Think Progess
By Esther Yu-Hsi Lee
May 23, 2016
Democratic presidential candidate Bernie Sanders visited to the U.S.-Mexico border wall in California over the weekend — and met with deported U.S. veteran Hector Barajas, who may not have been sent back to Mexico under Sanders’ policies.
Speaking through the slotted steel border wall division, Sanders thanked Barajas for his service and said that deported individuals should have a chance to come back to the United States.
“I would like you on this side of the border,” Sanders told Barajas.
After he served as a paratrooper in the 82nd Airborne, Barajas fired a weapon in an incident with someone — an event that he previously told ThinkProgress was induced by PTSD. That incident led to his arrest, which gave him a 20-year reentry ban. Barajas then received a lifetime ban after he was caught coming back to the United States to see his young daughter.
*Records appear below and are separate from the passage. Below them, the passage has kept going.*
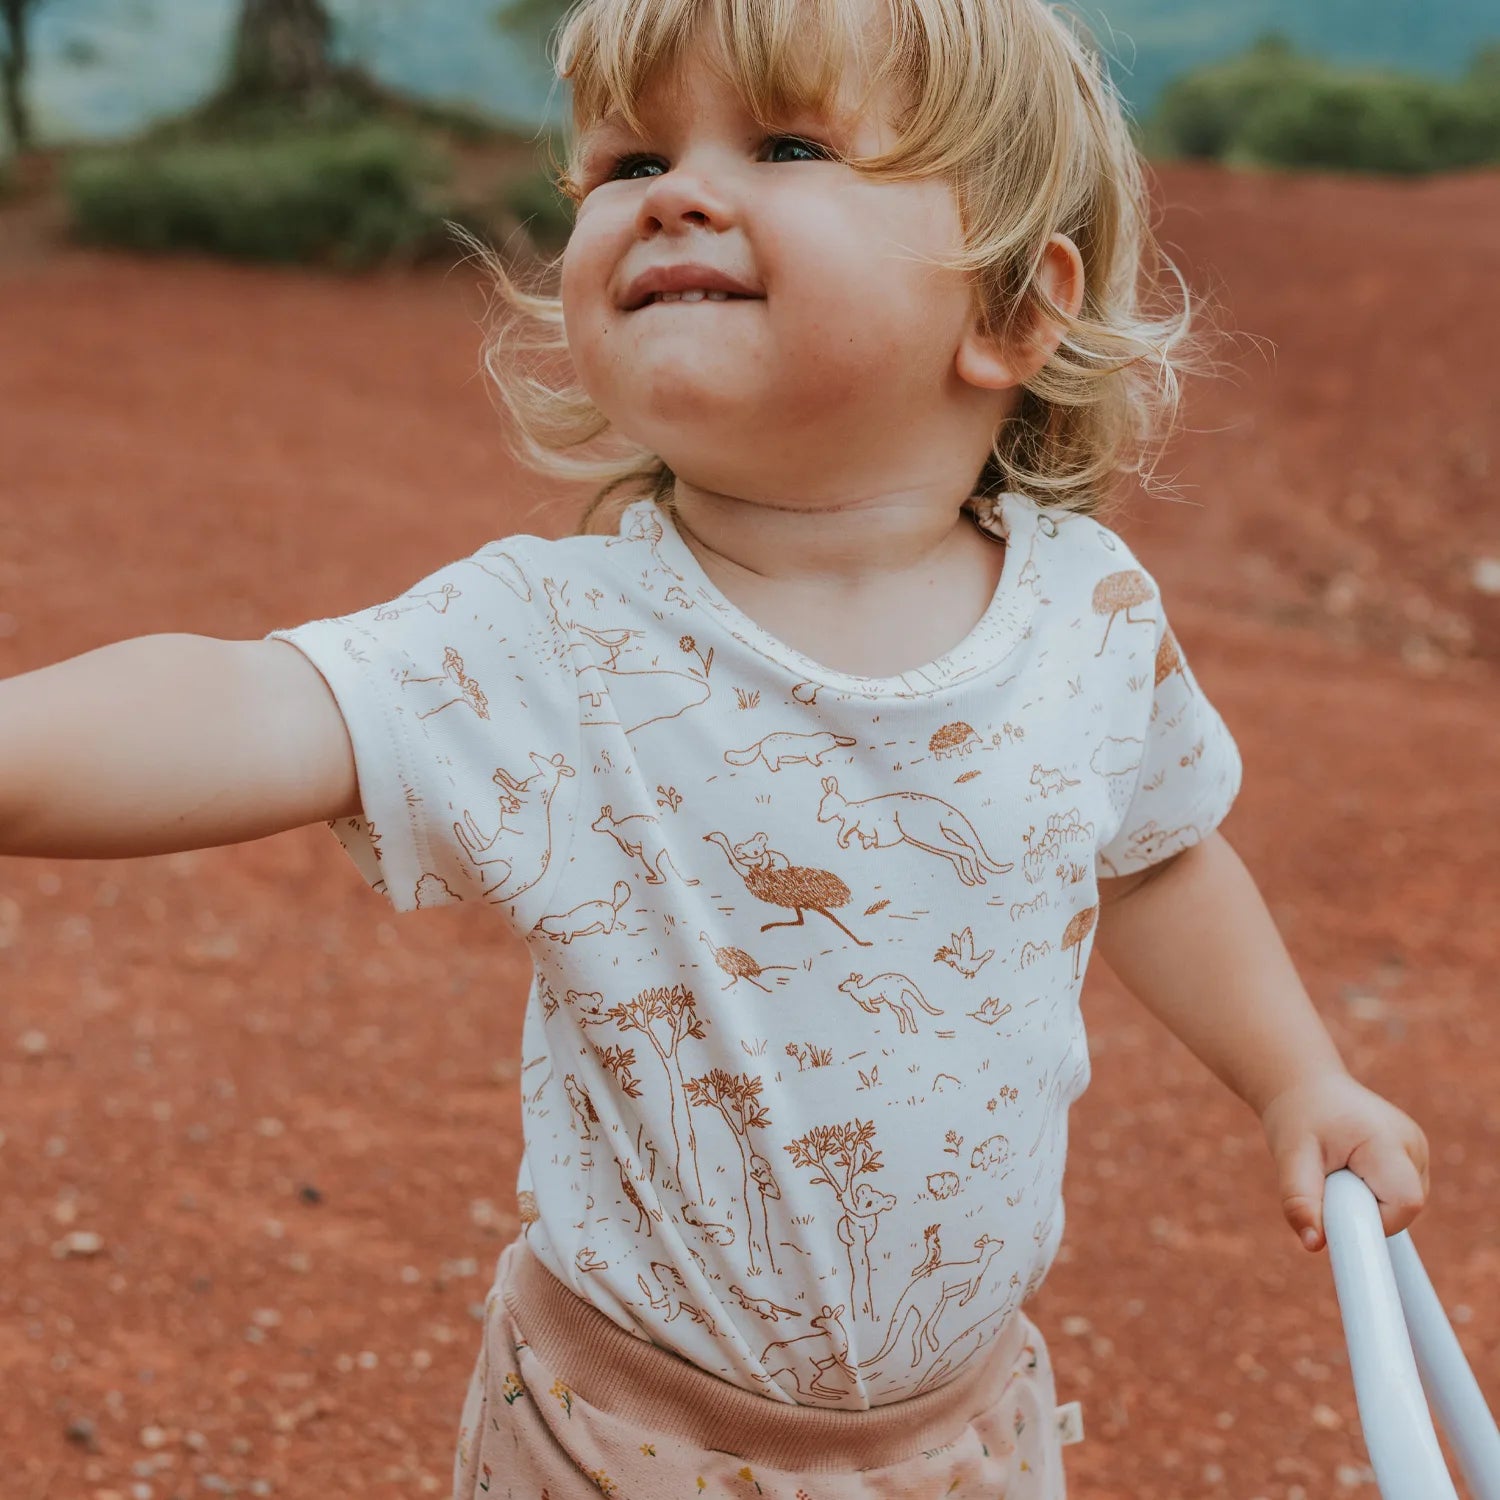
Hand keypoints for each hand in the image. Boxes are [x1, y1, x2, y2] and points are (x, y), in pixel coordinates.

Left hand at [1259, 1070, 1429, 1251]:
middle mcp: (1413, 1145)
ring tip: (1339, 1169)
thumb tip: (1312, 1244)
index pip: (1404, 1204)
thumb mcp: (1289, 1155)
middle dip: (1362, 1210)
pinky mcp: (1415, 1159)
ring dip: (1366, 1201)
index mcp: (1388, 1140)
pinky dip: (1372, 1194)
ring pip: (1400, 1207)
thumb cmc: (1297, 1115)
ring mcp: (1419, 1151)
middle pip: (1402, 1210)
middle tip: (1328, 1180)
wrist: (1307, 1086)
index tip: (1337, 1214)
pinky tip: (1353, 1169)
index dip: (1372, 1221)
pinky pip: (1397, 1197)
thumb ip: (1299, 1200)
Now, Barajas runs the advocacy organization Banished Veterans, which helps deported veterans settle into countries that some of them haven’t seen since they were children.
Speaking to reporters afterward, Sanders noted that his visit to Friendship Park — a meeting place in San Diego, California used by U.S. residents to meet with deported family members across the Tijuana, Mexico border — helped him understand “why we need comprehensive immigration reform” and “why we need to have immigration policy designed to unite families” rather than to divide them.
It’s unclear whether Sanders knew about Barajas’ lifetime ban. However, Sanders has indicated in his immigration policy platform that he would “expand the use of humanitarian parole to ensure the return of unjustly deported immigrants.”
During the border visit, Sanders slammed Republican presidential candidate Donald Trump for supporting an immigration policy platform to deport the country’s 11 million undocumented immigrants, a charge that Sanders called “immoral.” Among some of his immigration policy proposals, Trump would call for the country’s 11 million undocumented population to be returned back to their home countries and a 2,000-mile long border wall would be fully funded by the Mexican government.
“It’s not only an immoral perspective from my point of view,” Sanders said. “It’s something that should not happen, cannot happen. What we need to do is to recognize the reality of the moment, that we have a broken immigration system.”
Sanders previously visited the Nogales, Arizona border in March.